Suite à des mesures de rénovation prises pour réduire la consommation d'électricité de son centre de calcul, le Ministère de l'environnement (BMU) est parvenu à une baisse de 60% de cette dernière, soit 70.000 kWh correspondant à une baisse d'émissions de CO2 de 44 tonnes. Le projet montre qu'une augmentation de l'efficacité énergétique est possible en investissant régulièrement dans les technologies de l'information et de la communication (TIC).
La modernisation du centre de calcul du BMU a fait suite à un appel à projet visant à trouver des solutions intégrant un échange énergétique entre le serveur et le système de stockage. C'est finalement une solution d'IBM qui a été retenue, pour laquelle les serveurs et les technologies de stockage optique sont reliées à des techniques de visualisation.
L'architecture dynamique du système permet d'augmenter encore la capacité du centre par de nouvelles applications tout en conservant une consommation très basse. Ainsi, en augmentant le nombre d'applications serveur de 50% pour des tâches supplémentaires, la consommation d'énergie engendrée serait de seulement 2%.

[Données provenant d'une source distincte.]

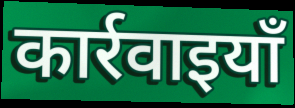
कार्रवाइयाँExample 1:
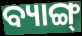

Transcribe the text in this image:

ବ୍ୟାଙ୍ଗ୍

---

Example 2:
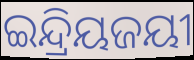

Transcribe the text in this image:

ଇନ୍ଦ୍ରିୟଜୟୀ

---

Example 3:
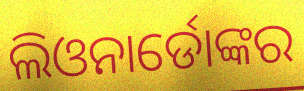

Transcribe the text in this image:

ଲିଓନାର୍ଡୋଙ୍କର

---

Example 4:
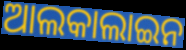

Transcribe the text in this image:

ଆଲକାଲାଇନ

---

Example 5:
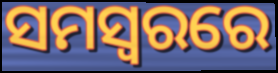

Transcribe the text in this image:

ସମସ୍ବରରେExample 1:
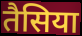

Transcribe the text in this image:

तैसिया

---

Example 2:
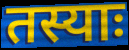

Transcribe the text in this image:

तस्याः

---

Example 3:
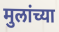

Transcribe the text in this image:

मुलांच्या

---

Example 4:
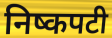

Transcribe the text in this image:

निष्कपटी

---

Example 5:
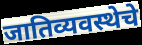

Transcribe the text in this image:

जातिव्यवस्थेचे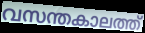
വസന്തകാലത്ത്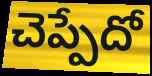
చెప్పేదోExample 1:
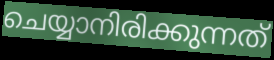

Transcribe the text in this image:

ചെയ്യാനിരിക്കുന്നത്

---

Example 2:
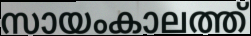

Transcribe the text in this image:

സായംകാലത്ത്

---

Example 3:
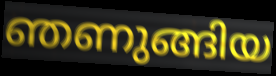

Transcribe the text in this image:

ഞണുങ്ങിയ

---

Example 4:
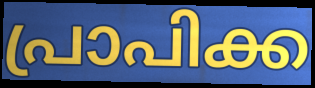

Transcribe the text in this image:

പ്രാപിക്ക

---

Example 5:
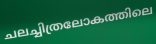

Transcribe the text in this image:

ചലച്ചിത്രലോകത്തിലെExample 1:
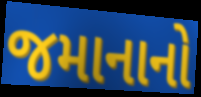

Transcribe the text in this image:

જમાનાનો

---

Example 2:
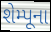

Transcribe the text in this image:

શેમ્પૂના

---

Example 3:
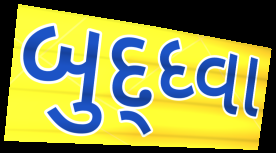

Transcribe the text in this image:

બુદ્ધ્વા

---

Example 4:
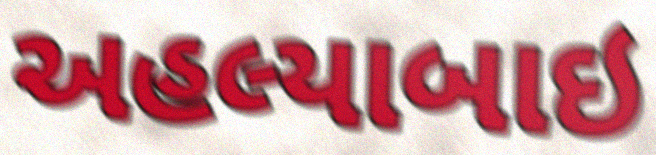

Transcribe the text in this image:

અહલ્યાબાઇ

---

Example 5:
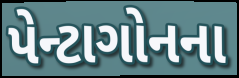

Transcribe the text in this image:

પેન્ટાગોનના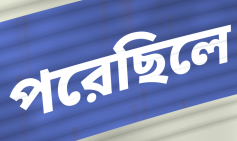
পরেছিলে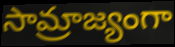
సామ్రాజ్యంగా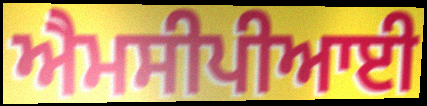
ਐਮਸੀਪੀਆਈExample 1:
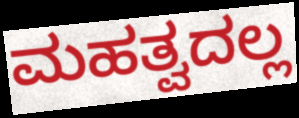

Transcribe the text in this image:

ಮಹತ್ವದಲ್ಲ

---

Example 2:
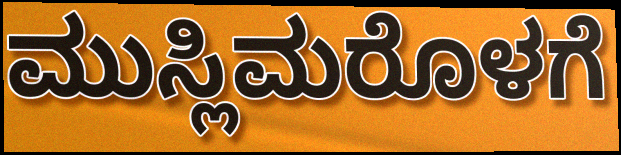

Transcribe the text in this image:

ಮುಸ್ಲಿಮರೊಳಗೆ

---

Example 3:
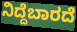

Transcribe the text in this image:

ನಿದ್ದೆಬಾರದೆ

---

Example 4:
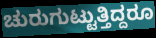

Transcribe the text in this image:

ಚುರುಗುಟ್ಟುತ್ತಿದ್ದರೂ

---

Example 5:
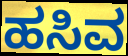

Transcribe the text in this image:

ಹಸಿವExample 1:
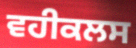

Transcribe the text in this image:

ਵਹੀਕਲਸ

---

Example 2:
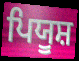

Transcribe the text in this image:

ਪਿਯੂਸ਼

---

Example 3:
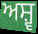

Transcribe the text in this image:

ਅਸ਼੍ਵ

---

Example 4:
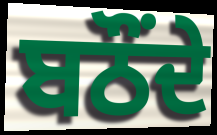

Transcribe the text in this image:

ਬਠੌਂਦੇ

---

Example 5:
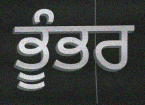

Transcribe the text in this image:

ਭੂੰਭਰ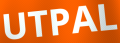
UTPAL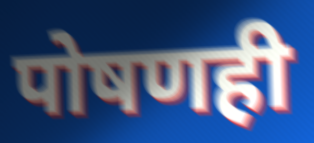
पोषणही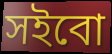
সইবো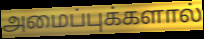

Il apparaît que l'efficacité énergétique dans les TIC au BMU devrait être encore améliorée à l'avenir. A ce jour, le Ministère envisage un déménagement de l'équipement informatique afin de rentabiliser l'espace utilisé de façon à s'adapter à la quantité d'appareils existante. Dans le cadre d'un projet pilote, l'optimisation permise par la mise en place de clients légers ("Thin Clients", [1]) au bureau est en cours d'analyse.